Regarding the other test you mentioned - the genetic probe - is that a difficult/expensive test to get or just a simple blood test as part of the routine lab? I guess I need to ask for that test if I want to get the vaccine, to make sure I'm HPV neg.
And my last question - you mentioned different strains of HPV. By saying someone's HPV neg do you mean he doesn't have any strains of the HPV or just none of the "Big-4" that the vaccine works against? If the genetic probe test show I do have some strains of HPV (like most MSM do) which are OTHER than the "Big-4" strains - would it still be beneficial to get the vaccine? And what if it is one of the "Big-4"? Would the vaccine be recommended against the other 3? I reckon there are no studies/books to answer my questions, so I guess I'm asking for your personal opinion...

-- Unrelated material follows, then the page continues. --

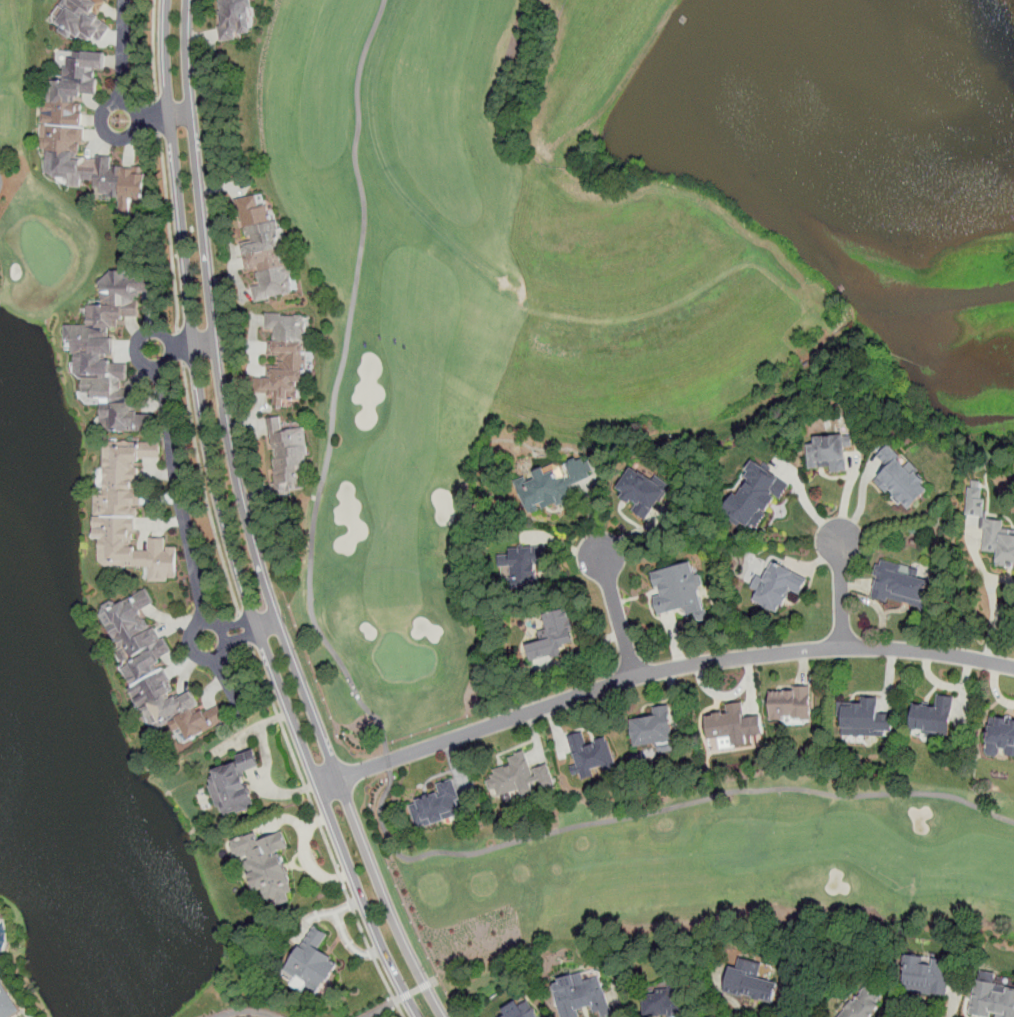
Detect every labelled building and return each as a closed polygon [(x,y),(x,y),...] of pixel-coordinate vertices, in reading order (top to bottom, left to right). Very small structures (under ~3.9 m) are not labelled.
[(70,38),(74,33),(87,41),(88,39),(102,39),(110,26),(97,18),(97,13),(100,13),(108,1),(106,0),(64,0),(61,5),(67,8),(60,18),(60,31),(70,38)] [(219,40),(252,37),(249,0),(216,0),(219,40)] [(81,157),(82,127),(83,97),(95,97),(97,68),(104,68),(105,52),(67,50),(65,77),(54,76),(53,97),(46,96),(41,175),(69,176),(68,186),(81,187),(82,180),(101,181),(100,195),(143,197),(144,168),(111,166),(111,158),(81,157)] [(274,203),(262,206),(259,196),(237,201),(246,242),(240,243),(247,271),(255,270),(258,286),(251,288),(255,303),(295,293),(274,203)] [(78,400),(102,405),(95,437),(152,425),(154,416),(133,411),(137,391),(122,387),(120,381),(129,379),(126,364),(103,359),(104,355),(114,353),(109,328),(119,326),(117,319),(140,314),(138,302),(140,293),(155,289),(152,274),(125,279),(124,270),(98,276),(103,301),(90,304),(84,327),(67,323),(80,390),(78,400)] [(310,317),(272,314),(268,356),(277,357),(276,365),(264,364),(262,389),(271,390),(271,399),(303,401),(310,317)] [(308,490),(305,429),(283,430),(282,417),(269,418),(274,492),(308,490)] [(851,434),(814,435),(815,443),(807,444),(808,468),(830,467),(830,472),(846,471),(845,447),(852,447),(851,434)] [(137,458),(159,459),(160,442),(106,439),(103,494),(95,494),(93,538),(100,538),(99,565),(150,567),(149,579),(176,581),(177,547),(165,546),(166,538),(150,538),(149,549),(133,548),(135,507),(136,507),(137,491),(135,491),(137,458)] [(889,444),(876,457),(888,468),(875,480),(908,512),(933,487),(889,444)] [(570,480),(590,472),(582,452),(530,474),(535,485),(522,490),(533,517),(578,498),(570,480)] [(759,532),(787,480),(752,461),(724,513),(759,532)] [(669,485),(632,464),(613,498),(650,519),(669,485)] [(968,516),(983,516),(983,490),(968,490),(968,516)] [(1003,534),(1004,522),(984,520),(982,553),(997,554),(996,566),(1013,567),(1013,535),(1003,534)] [(537,564),(547,564),(547,547),(509,547),(509,587),(538,587),(537,564)] [(790,590),(800,595),(807,578),(768,560),(754,592),(757,593),(753,601),(779,613),(790,590)] [(932,581),(918,578),(920,569),(879,561),(871,598),(926,609),(932,581)] [(651,572),(659,614),(685,609),(686,615),(697,613),(698,619),(707,618),(696,563),(651,572)] [(101,606),(110,630),(123,647),(118,651),(122,661),(123,667),(137,702),(147,716),(152,730),(171,723),(179,742),(226,723),(218,704),(199,706),(192,690),(175,690),(163,658),(171,651),(140,611),(153,602),(149,590),(113,604),(111,601),(101,606)] [(562,656),(560,648),(577,643),(568,608),(543,614),(549,638),(526,644),(531,664),(562,656)] [(811,719),(811,690),(768,691),(769,721),(811,719)] [(911,729),(949,735),(954,696),(937,693),(935,706),(914,703),(911,729)] [(836,703),(836,732),(880,732),(880,702),(836,703)] [(654,709),(655,717),(630,720),(633,747),(675,742),(670,707),(654,709)] [(745,736),(741,708),(702,714),(706,742),(745,736)] [(992,714),(983,749),(1013,757),(1013,719),(992,714)] [(571,737),(580,779),(615,771),(609,739),(586,744),(583,734),(571,737)] [(510,768),(487,775),(495,801),(547,785),(541,765),(528,769),(523,753),(507,758),(510,768)] [(203,769),(217,818),(254,808),(244,774),(260,769),(255,755),(203,769)] [(435,784),(438,795),(411,802),(418,827),(463,816),(454,780),(435,784)] [(295,894),(280,851),(287,849),(280,830),(237,844),(258,906),(295,894)] [(340,962),(320,950),(329,934),(312,925),(285,973),(322,993),(340,962)] [(952,959),(907,954),(902,990),(948,995),(952,959)] [(724,991),(773,1003),(779,980),(760,976),(763,963),(740,957),(738,966),(730,965),(724,991)] [(552,984),(563,1016),(582,1016),(610,1007),(597,969),(552,984)] [(19,1011),(0,979),(0,1016),(9,1016),(19,1011)] [(974,980),(969,1015),(984,1016),(1013,1016),(1013,986),(974,980)] [(888,996),(870,981),(839,1016),(871,1016),(888,996)] [(645,1015),(684,1015),(684,987),(645,987),(645,1015)] [(500,1016),(539,1016),(532,1002),(500,1016)]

| Response from Dr. McGowan
Thanks for your follow-up.
The Pap test is important because it shows what effects HPV have on the mucous membranes. Just having HPV does not mean that it is causing disease or cancer. It depends on the strain you have, how long it has been there and the body's reaction to it. The PAP test will show what, if any, treatment would be needed.
The genetic screening for HPV is not a blood test, it requires a brush of the cervix or anal cells. It costs more (about $90) than the PAP ($10-$20). It is very sensitive (picks up HPV in about 95% of people who have pre-cancerous lesions). The PAP test is still needed, but since it can miss some of the pre-cancerous lesions, if a person was known to be infected with HPV by the genetic test, you would follow-up more closely and repeat the PAP regularly. Most insurance will pay for the genetic test.
Yes, even if you test positive you should still consider the vaccine because it is unlikley that any one person is infected with all of the "Big-4" (as you say) strains.